> [ページ本文]:

____________

人間の内面を描く、陽だまりのような初バンド編成アルバム
シンガーソングライターのてらがバンド編成となり、初めてのアルバム『太陽は昼寝』を2023年9月13日にリリースした。
てらの作り出す楽曲は人間臭い。例えば、“フードコート -2023”では若いころは酒とタバコに明け暮れていたが、今ではフードコートのキッズエリアを血眼で探す日常が描かれ、味園ビルで出会った人々の人生模様を描いた“午前五時の味園ビル”では、刈り上げピアスで威圧感を発しているお兄さんだが、転勤したばかりで右も左もわからない状態であると歌う。ステレオタイプではなく、「身近にこのような人物はいる」というリアリティのある人物描写が、てらの音楽を人情味のあるものへと仕上げる。

____________

> [表示資料]:
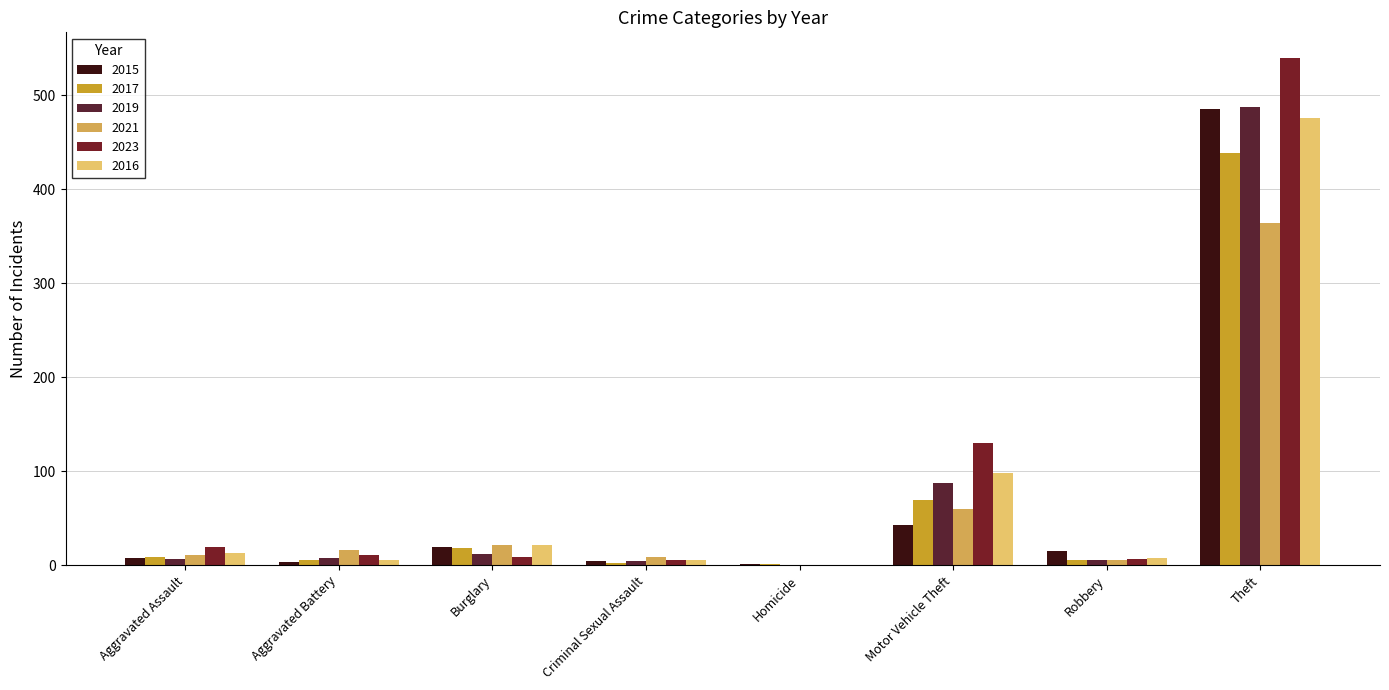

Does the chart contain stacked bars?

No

____________

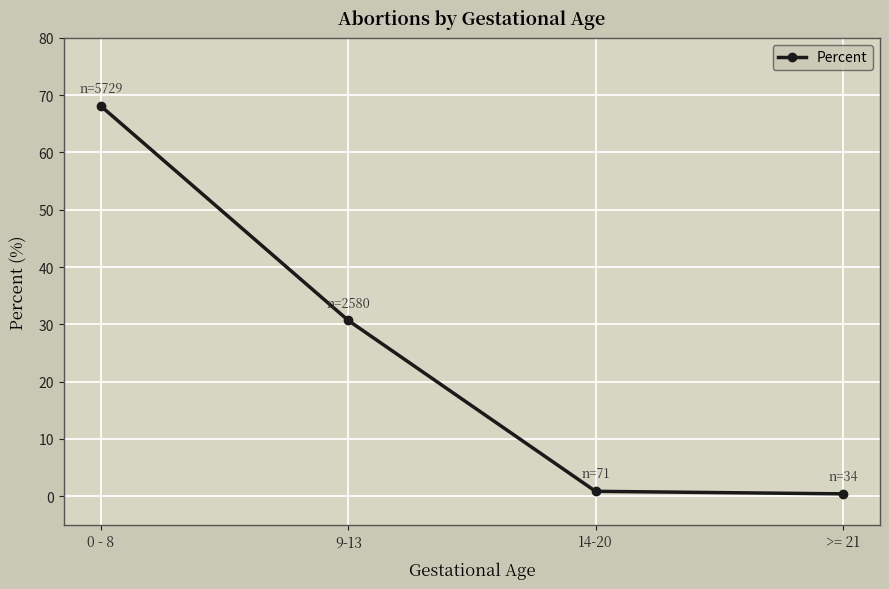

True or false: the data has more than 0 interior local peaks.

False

____________

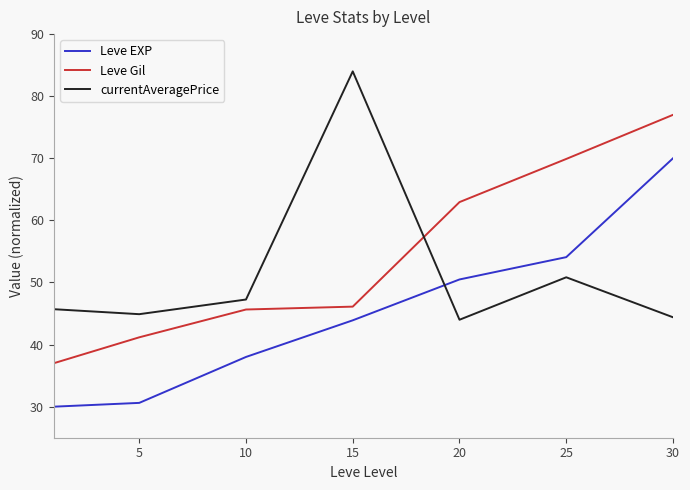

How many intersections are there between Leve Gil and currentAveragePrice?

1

____________

> [依頼内容 1]:
アルバム『太陽は昼寝』の紹介文について、次の(a)〜(c)が内容と一致するかを判定してください。(a) アルバムは2023年9月13日にリリースされた。(b) 『太陽は昼寝』は、てらがバンド編成になる前に出したアルバムである。(c) “フードコート -2023”では、今も酒とタバコに明け暮れる日常が描かれている。各項目に「はい」か「いいえ」で答え、判断の根拠となる語句を紹介文からそのまま引用してください。
> [依頼内容 2]:
アルバム『太陽は昼寝』の紹介文を、その最後の文のあとから書き継いでください。
これらの資料は、アルバム『太陽は昼寝』の紹介文とは関係がありません。

> [期待される出力 1]:
(a) はい。「2023年9月13日にリリースした」
(b) いいえ。「バンド編成となり、初めてのアルバム『太陽は昼寝』」
(c) いいえ。「若いころは酒とタバコに明け暮れていたが、今ではフードコートのキッズエリアを血眼で探す日常が描かれ」

> [期待される出力 2]:
その持ち味は弾き語りを中心に活動していたころからも感じていたが、現在のバンド編成をスタートさせて、更にパワーアップしたように感じる。そもそも2020年時点でのANTENNAでのインタビューで、「ある程度限界もわかったから、全部一人でやるのはやめようと決めた」と語っていたように、それまでの歩みを総括するベストアルバム的歌集『歌葬』(2018年)でソロとしてのキャリアは一区切りついたと思える。同作以降に、Coughs、清水煩悩、Ribet townsと、一人ではなく「誰か」と自分の音楽を作り上げたことからもそれは明らかだ。そしてバンドとなったことで、音数やアレンジの手数も増え、今まで以上に創造性を発揮できる状態となり、歌詞の持つ人物描写を、より色彩豊かに、よりダイナミックに表現できるようになっている。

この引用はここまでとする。